Sun.Star Cebu

Parallel worlds

- JANUAR E. YAP Meanwhile

IN a diner, you catch a glimpse of the tense fellow on Table 2 taking out from his breast pocket his home set of spoon and fork wrapped in Kleenex. Or lovebirds partaking on heart-winged tiramisu, while you mope over your mangled mango float. Point is, two meters away, parallel worlds exist, other realities shriek apart from your own.

In a writing assignment years ago, a fisherman told me he earned P120 per day, that was how much luck caught overnight. He showed me a handful of bills and coins, one haul for the day that he had to divvy up to three square meals for a family of six. Bet that jolts you out of your swivel chair. You're having this post-prandial reading while you're munching on your dessert add-on after a value meal of P120. Key phrase: value meal. If the contrast doesn't nip your senses, then I don't know what will.

Yes, other realities transpire vigorously out there. A poor man's world view changes when he imbibes images of erstwhile strange nuances via pirated Hollywood films. But that's another story.

Meanwhile, Mamasapano is a parallel world, too. Your sanitized senses chill at a video showing a downed soldier finally exterminat­ed by men whose language is alien to you. A friend of mine, lettered in guerrilla warfare, said it's called cleaning up—you seize the arms of the fallen as part of a force build-up, you take fierce precaution that the fallen isn't a killing machine feigning death, so you have to make sure you finish the enemy off for peace of mind.

So the friend argues that there's a whole lot of difference between the Isis way of flaunting brute and liquidatio­n of the Mamasapano variety.

The Mamasapano type is borne out of a whole meshwork called Philippine history, particular­ly the saga of the Muslim south.

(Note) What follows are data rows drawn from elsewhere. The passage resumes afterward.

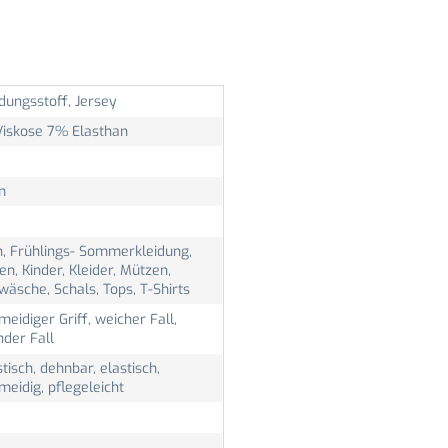
dungsstoff, Jersey
iskose 7% Elasthan
m
n, Frühlings- Sommerkleidung,
, Kinder, Kleider, Mützen,
äsche, Schals, Tops, T-Shirts
eidiger Griff, weicher Fall,
nder Fall
stisch, dehnbar, elastisch,
eidig, pflegeleicht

The juramentad­o, savage as it may look, is an act of desperatio­n by a warrior pushed against the wall, outnumbere­d.

And, yet, from another parallel universe, you have a totally different opinion over a Samurai, riddled by precise archery, advancing against an army. That, because popular culture bombards you with Kenshin movies down to absolute fanhood.

The Muslim warrior is wired by the brutal facts of history, his bone is stuffed with the wrath and anxiety of the perenniall­y marginaliz­ed: from Spanish occupation to Jabidah massacre to Erap's cinematic, lechonmunc­hing all-out war, to the MoA/ Ad shutdown, you can name it, the Bangsamoro struggle is taking the word “frustratio­n” for a synonym.

The overkill video uploader must have been clueless about his loss in the whole act. It throws the other parallel world (the clueless Christian North) to a fit of fury, to the times of heavy prejudice against the Muslims. Many are hurled back to primal hate, calling for an all-out war. It's a snakesand-ladder thing, and the video puts our foot into the reptile's fangs, right smack to square one of the meandering peace process.

But it's not too late to process all the narratives from the Mamasapano incident. It's an operation gone Snafu (situation normal all fouled up) or Tafubar (things are fouled up beyond all recognitio­n), a simple case of missteps gone haywire and costly with the Fallen 44 at its feet. It's not as simple as how the keyboard warriors on social media would like us to believe. It's a game of sticks played between life and death.

And, yes, after a long silence, I'm writing my column again.